Gavoitas, Colombia: A Radio Documentary
Air Date: Week of May 1, 1998
27 years ago, a group of South Americans envisioned a society in which limited resources would form the base of a sustainable future. To bring their experiment to life, they chose a site in the sparsely populated and nearly arid plains of eastern Colombia. They called their village "Gaviotas" and from which they created a host of ingenious and relatively affordable technologies. A book on Gaviotas has just been published. Its author is Alan Weisman who produced a documentary on Gaviotas for National Public Radio a few years back. Mr. Weisman provides an update on Gaviotas later in the program, but first, here is his original report.
Transcript
CURWOOD: Nearly three decades ago a group of South Americans envisioned a society in which limited resources would form the base of a sustainable future. To bring their experiment to life, they chose a site in the sparsely-populated and nearly arid plains of eastern Colombia. They called their village Gaviotas, and created there a host of ingenious and affordable technologies that are now used in other nations, both in the developing as well as the developed world. A book on Gaviotas has just been published by Alan Weisman, who produced a documentary on the village for National Public Radio a few years ago. And we'll get an update on Gaviotas from Alan later in the program. But first, let's listen to his original report.
(Creaking sounds)
WEISMAN: Driving to Gaviotas takes sixteen hours over a rutted track through the llanos of Colombia, a barren plain that stretches over half the country clear to the Venezuelan border.

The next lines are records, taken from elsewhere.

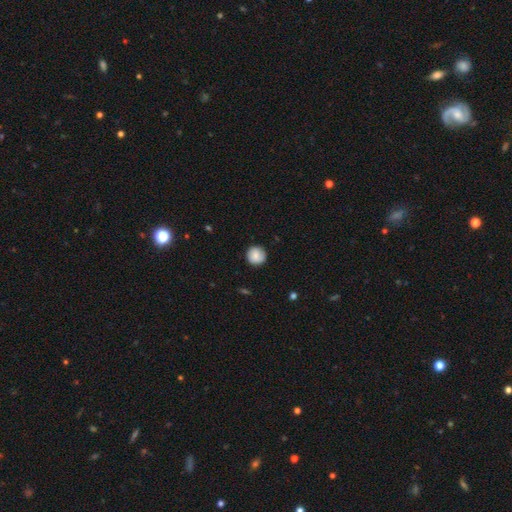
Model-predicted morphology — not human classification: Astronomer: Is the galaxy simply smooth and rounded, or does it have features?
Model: smooth — 81%.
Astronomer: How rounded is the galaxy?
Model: round — 94%.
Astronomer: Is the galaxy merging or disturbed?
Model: none — 87%.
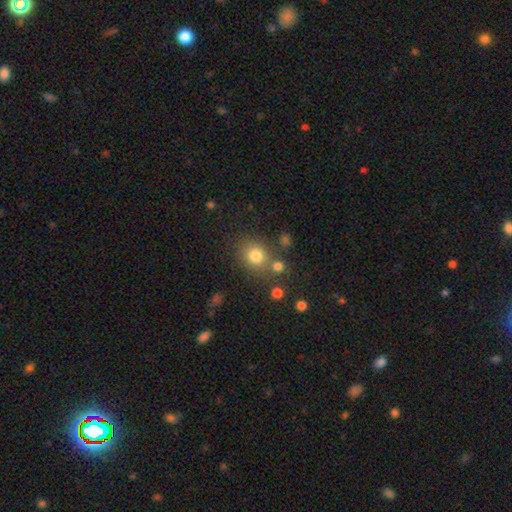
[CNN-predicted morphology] Smooth or featured? smooth (78%)
How rounded? round (76%)
Merging? none (71%)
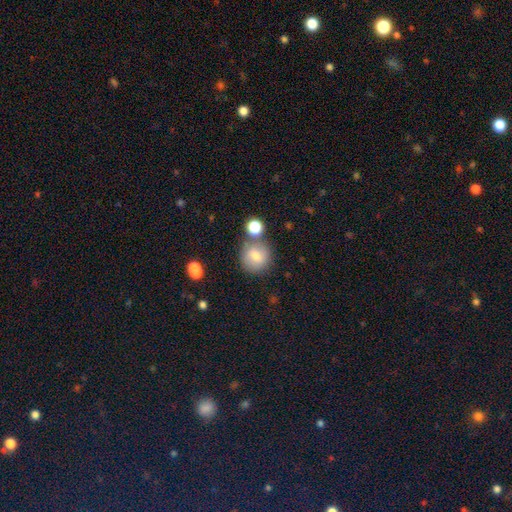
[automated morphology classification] type=smooth (76%); roundness=round (90%); merging=none (69%).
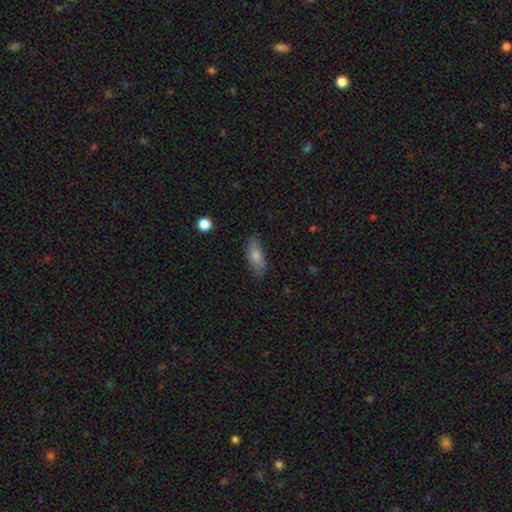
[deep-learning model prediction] smooth_or_featured: smooth (p=0.68) [alt: featured or disk p=0.24]
how_rounded: in between (p=0.57) [alt: cigar-shaped p=0.40]
merging: none (p=0.85) [alt: minor disturbance p=0.12]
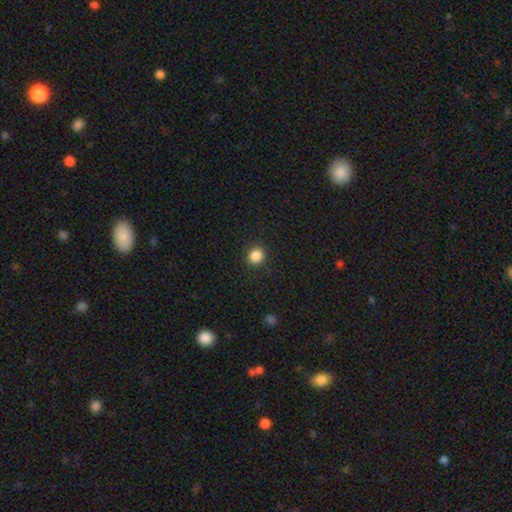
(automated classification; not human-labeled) This appears to be a smooth galaxy with no disk features (86%) that is round (86%). Merging: none (90%).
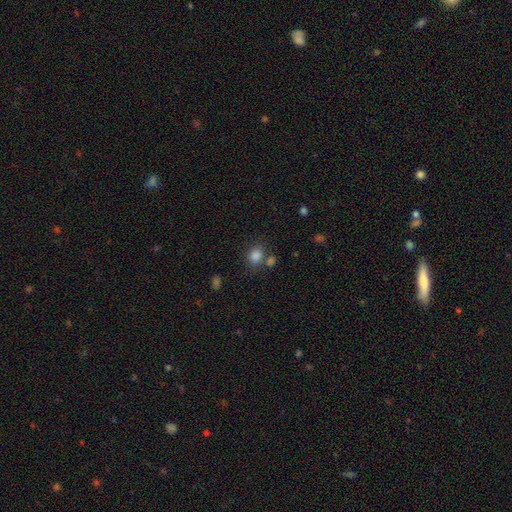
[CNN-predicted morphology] The model was most divided on "how rounded": round: 56%, in between: 43%, cigar-shaped: 1%. More confident: smooth or featured — smooth (84%); merging — none (67%).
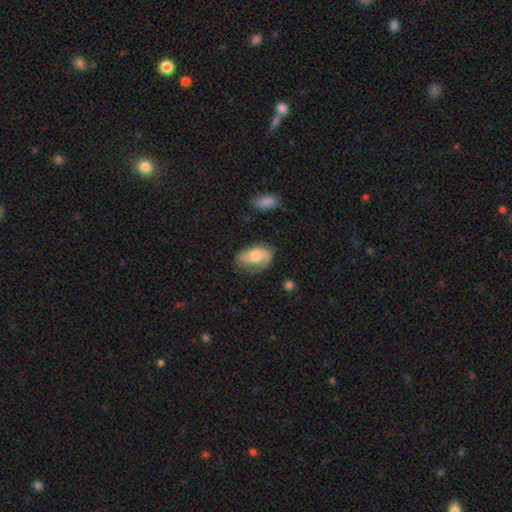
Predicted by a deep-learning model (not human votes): A smooth galaxy with no disk features (50%) that is in between round and cigar-shaped (87%). Merging: none (55%).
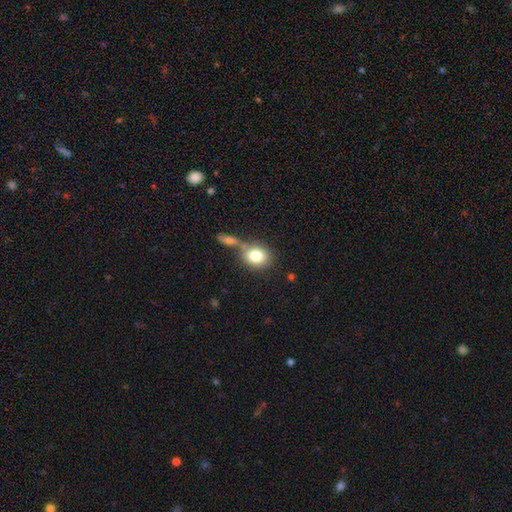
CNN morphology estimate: This is clearly a smooth galaxy (80%). How rounded: likely round (64%). Merging: possibly none (49%).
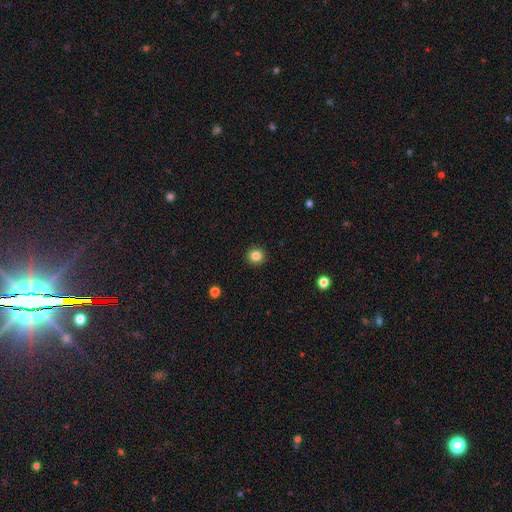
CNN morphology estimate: Overall: smooth (84%). How rounded: round (93%). Merging: none (93%).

(An engine revs; more creaking sounds)
WEISMAN: The road bumps for miles past huge cattle haciendas belonging to drug barons and through checkpoints where travelers are searched and questioned, sometimes by the Army, sometimes by leftist guerillas.
(A man shouts)
WEISMAN: Except for a few sparse grasses, little grows in these thin, sun- baked soils. The sluggish rivers swarm with piranhas and malarial mosquitos. But I recall what Paolo Lugari, a Colombian founder of Gaviotas, told me back in Bogota.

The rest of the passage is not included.